Mona has her 4 year olds work on long term book making projects that include scribble drawings with dictations. Children are indeed natural storytellers, and scribbling is how their visual story telling begins.

No study of scribbling would be complete without mention of Rhoda Kellogg. Kellogg was a pioneer in the study of analyzing children’s art. Over the course of 20 years, Rhoda Kellogg collected and analyzed over 1 million children’s drawings from children ages 2-8. In 1967, she published an archive of 8000 drawings of children ages 24-40 months, focusing on scribbling and the early “ages and stages” of child development. Kellogg concluded that children need plenty of time for free drawing and scribbling to develop the symbols that will later become the basis for all writing and drawing. Before Kellogg, scribbles were considered nonsense. Children were discouraged or even forbidden from scribbling, and encouraged to copy adult models (sounds ghastly and misguided, but this shows how far we’ve come in understanding child development.).

Stages of Scribble
Here's something creative to do with scribble drawings - check out the "Stages of Scribbles" created by children at the Alpert Jewish Community Center in Long Beach, CA. Assistant Director, Alayna Cosores, asked teachers to contribute examples of scribbles and compiled them into an Ages & Stages frame that hangs in their Early Childhood Office. Not only is it colorful and fun to look at, "Stages of Scribble" reminds parents that scribbling is an important process to encourage at home. Why not try something like this in your own center, it costs so little to put together and will provide years of stimulating conversation.

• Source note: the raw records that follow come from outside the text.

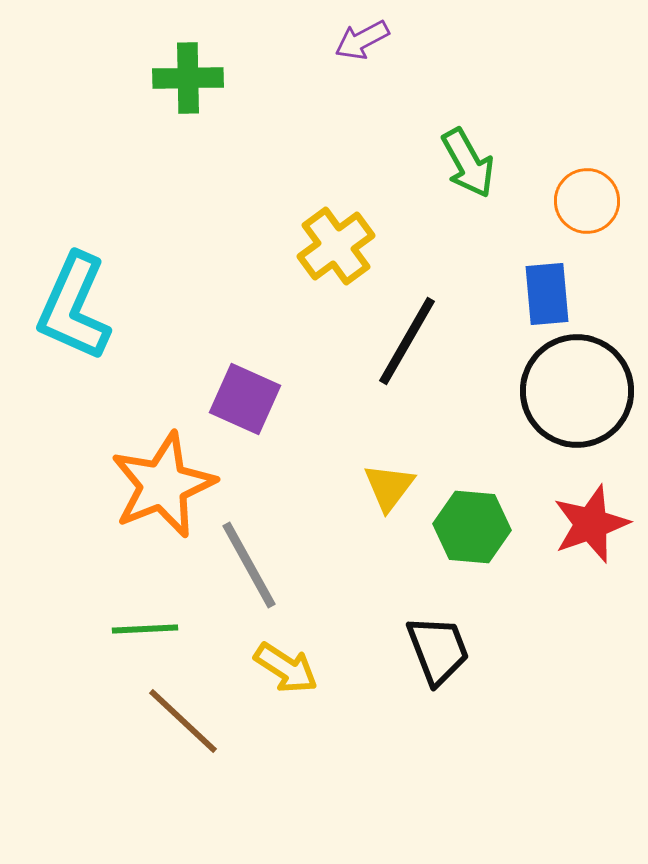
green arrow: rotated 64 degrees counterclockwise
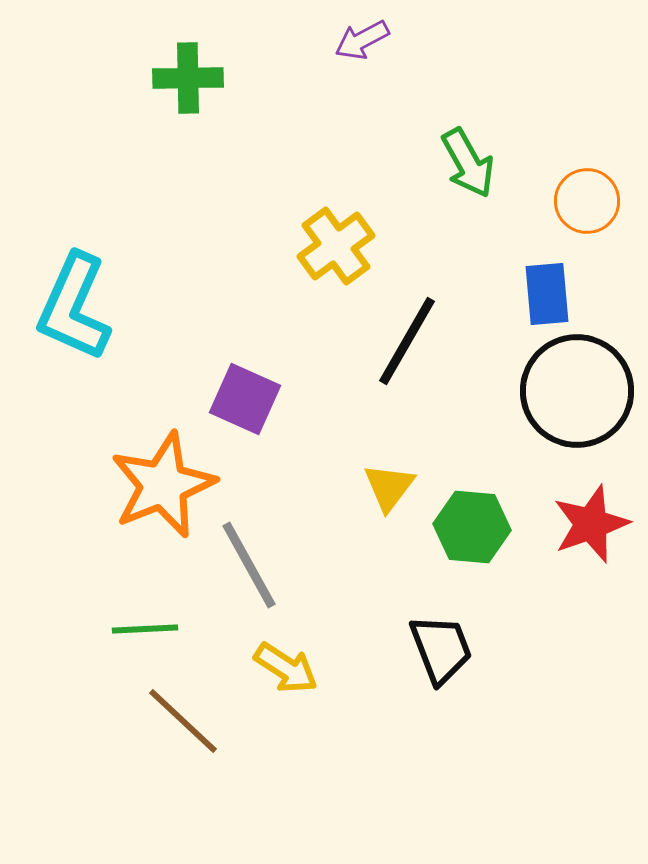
black trapezoid: moved 3 px right, 1 px up
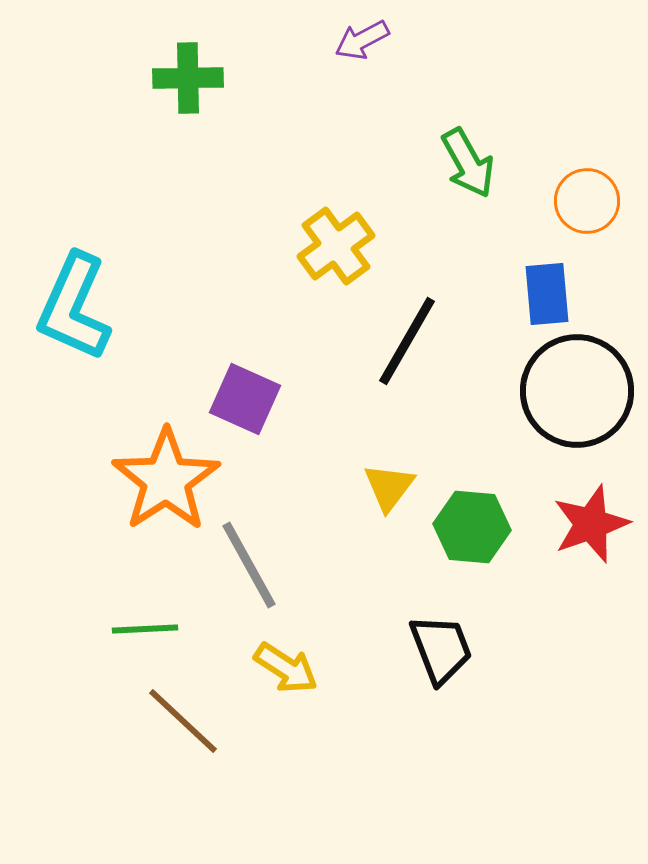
orange star: moved 3 px right, 5 px up; rotated 11 degrees counterclockwise
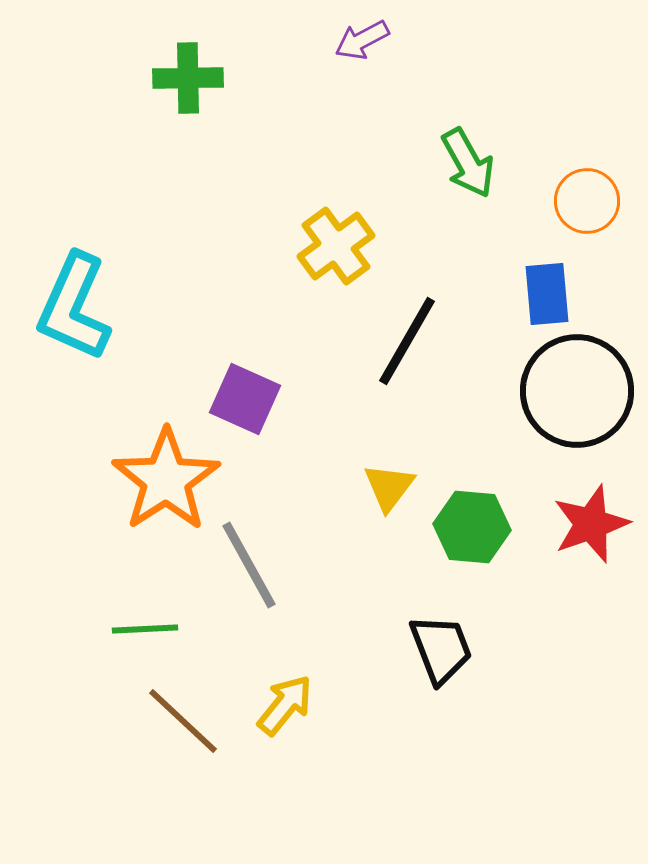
yellow arrow: moved 1 px left, 37 px down; rotated 84 degrees counterclockwise
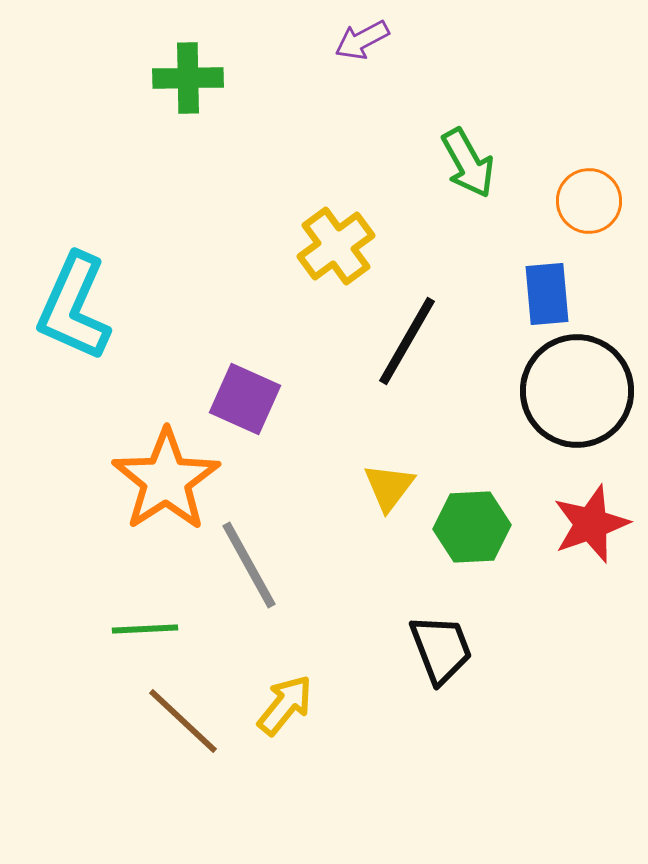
orange circle: moved 2 px right
green hexagon: rotated 8 degrees counterclockwise
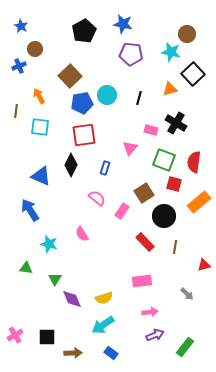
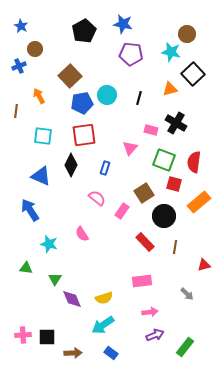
cyan square at (40, 127): moved 3 px right, 9 px down
pink cross at (15, 335): moved 8 px right; rotated 28 degrees clockwise
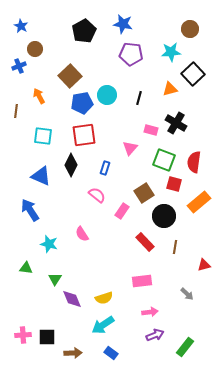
brown circle at (187, 34): moved 3 px right, 5 px up
cyan star at (171, 52): rotated 18 degrees counterclockwise
pink semicircle at (97, 198): moved 3 px up
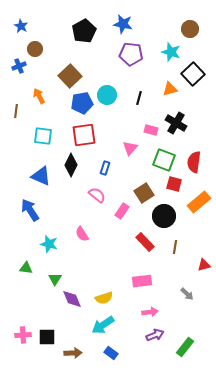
cyan star at (171, 52): rotated 24 degrees clockwise
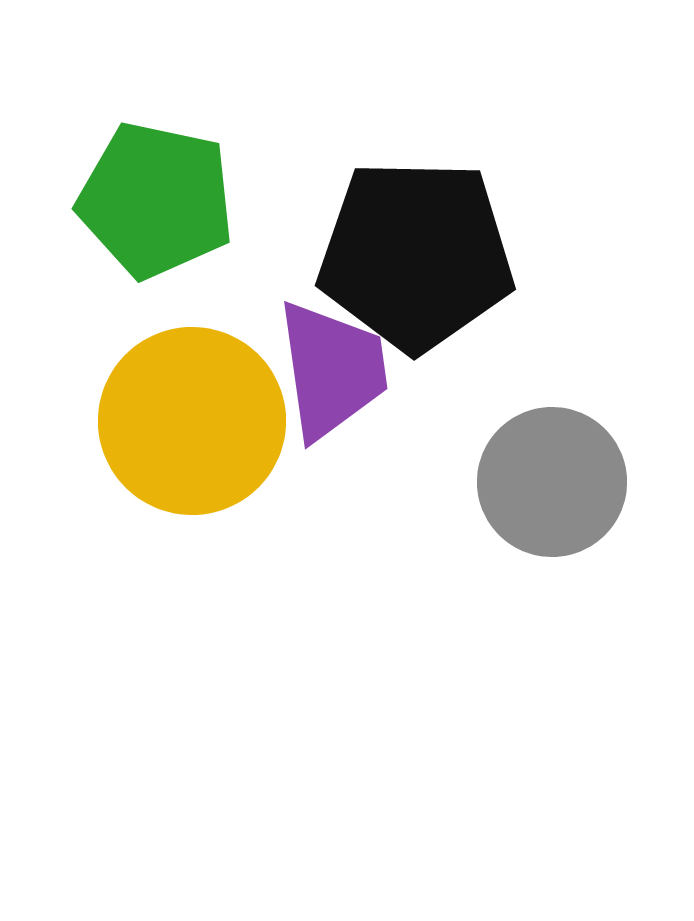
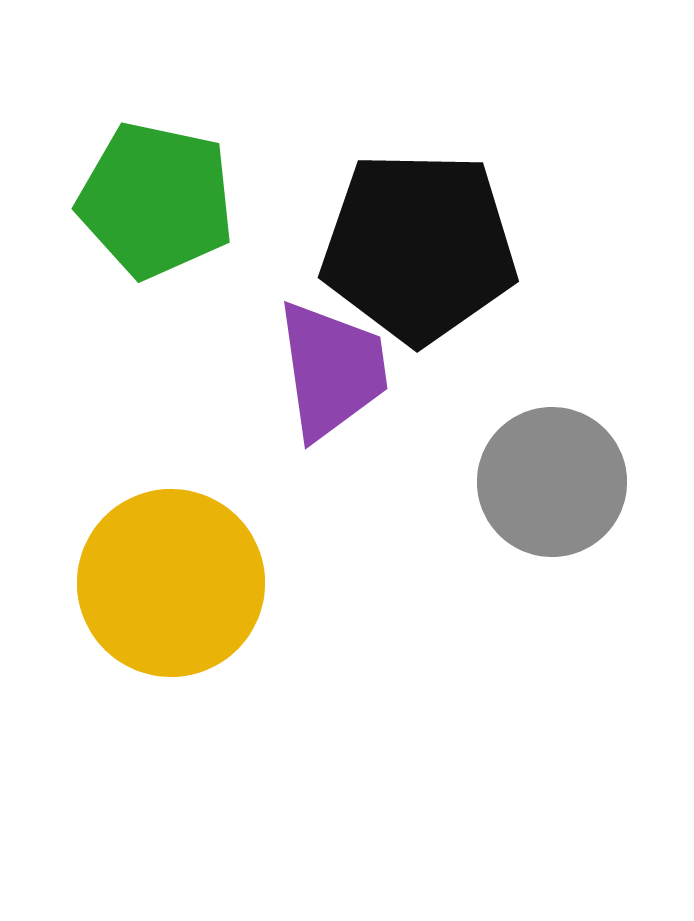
black pentagon: moved 3 px right, 8 px up
yellow circle: moved 21 px left, 162 px down
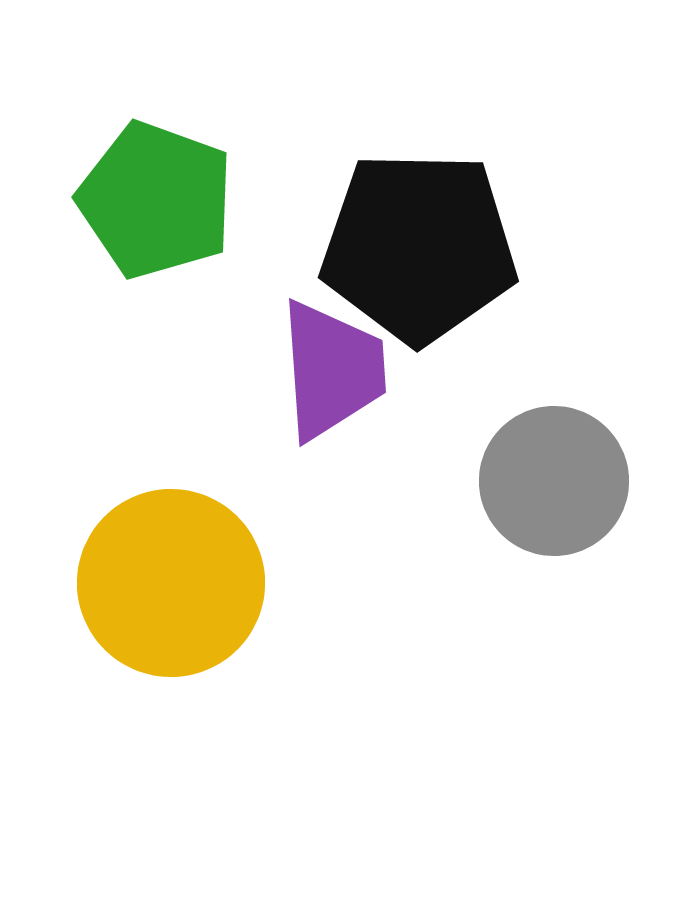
green pentagon: rotated 8 degrees clockwise
purple trapezoid: rotated 4 degrees clockwise
gray circle: moved 2 px right, 1 px up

Last but not least, scribbling is not just for kids…it can also be liberating for adults! Scribbling is a physical process that emphasizes freedom of movement. It can help us relax and get into the sensory mode of our bodies as well as the creative, right hemisphere of our brain. With this in mind, I often begin Teacher Trainings with some form of a scribble warm-up. My favorite is a paired up exercise called a “Scribble Chase.” Click here for the printable lesson plan from my book Smart Art Ideas 2. While the original lesson plan used Colorations® Liquid Watercolor for the top layer, I’ve come to enjoy it even more using Colorations® No-Drip Foam Paint

Scribbling is it’s a great way to energize a room.  I suggest you try “grown-up” scribbling sometime soon.